An operational measure, in terms of distillation of local pure states, is the 'quantum deficit'. The one-way and zero-way versions were shown to be equal to the relative entropy of quantumness.

Other measures of nonclassical correlations include the measurement induced disturbance (MID) measure and the localized noneffective unitary (LNU) distance and various entropy-based measures.

There exists a geometric indicator of discord based on Hilbert-Schmidt distance, which obeys a factorization law, can be put in relation to von Neumann measurements, but is not in general a faithful measure.

Faithful, computable and operational measures of discord-type correlations are the local quantum uncertainty and the interferometric power.

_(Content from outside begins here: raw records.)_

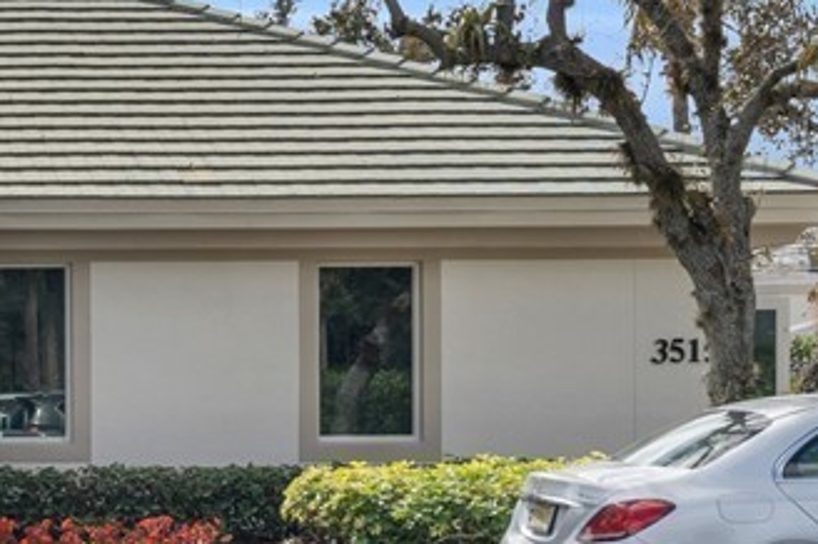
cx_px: -324
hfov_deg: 16.4
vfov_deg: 11.8
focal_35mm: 116
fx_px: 2633
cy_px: 418
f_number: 9
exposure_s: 1/500
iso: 200
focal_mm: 35
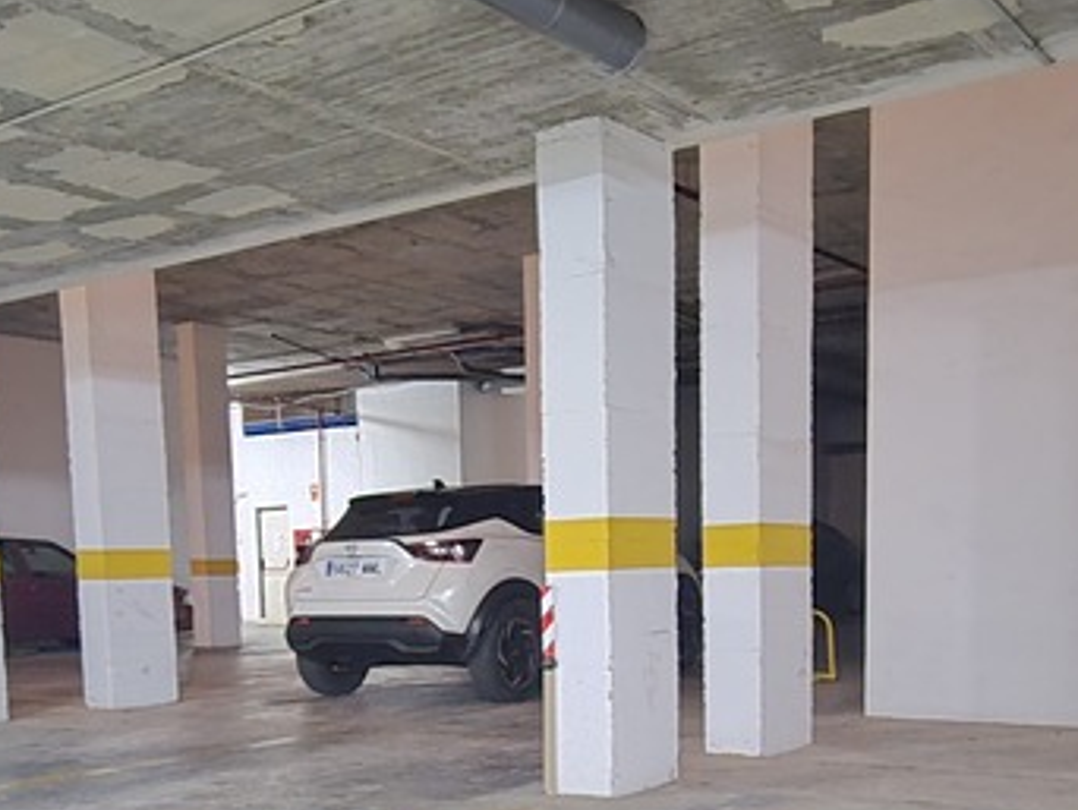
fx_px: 1184
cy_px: 728
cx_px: 577
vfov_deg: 35.5
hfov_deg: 48.9
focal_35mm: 38
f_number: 2.2
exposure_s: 1/7.68
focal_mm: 2.2
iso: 1600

== Multipartite Generalizations ==

The original definition of quantum discord is only defined for bipartite systems. The multipartite generalization for $N$ parties was performed by Radhakrishnan, Lauriere, and Byrnes and has the definition
$\mathcal D_{A_1; A_2; \dots; A_N} (\rho) = \min_{\{\Pi^{A_1 \dots A_{N-1}} \}} [ -S_{A_2 \dots A_N | A_1} (\rho) + S_{A_2 | \Pi^{A_1} } (\rho) + \dots + S_{A_N | \Pi^{A_1 \dots A_{N-1}}} (\rho) ] ,$
where we introduced the notation for the conditional entropy without measurement as
$S_{B|A} (\rho) = S(\rho) - S (\rho_{A})$
and conditional entropy with measurement as
$S_{B|\Pi^A} (\rho) = \sum_{j} p_{j}^A S (\Pi_{j}^{A} \rho \Pi_{j}^{A}/p_{j}^A ) .$
The measurements are minimized over all conditional measurements
$\Pi^{A_1\dots A_{N-1}}_{j_1 \dots j_{N-1}} = \Pi^{A_1}_{j_1} \otimes \Pi^{A_2}_{j_2|j_1} \dots \otimes \Pi^{A_{N-1}}_{j_{N-1}|j_1\dots j_{N-2}}$
and take place in the order $A_1 \rightarrow A_2 \rightarrow \dots A_{N-1}$. For conditional measurements, the basis can be adaptively changed depending on the outcome of the previous measurement. This type of measurement ensures that multipartite discord is (i) zero iff the state is a classically correlated state; (ii) a non-negative quantity; (iii) reduces to the standard definition of discord for bipartite-like correlated subsystems.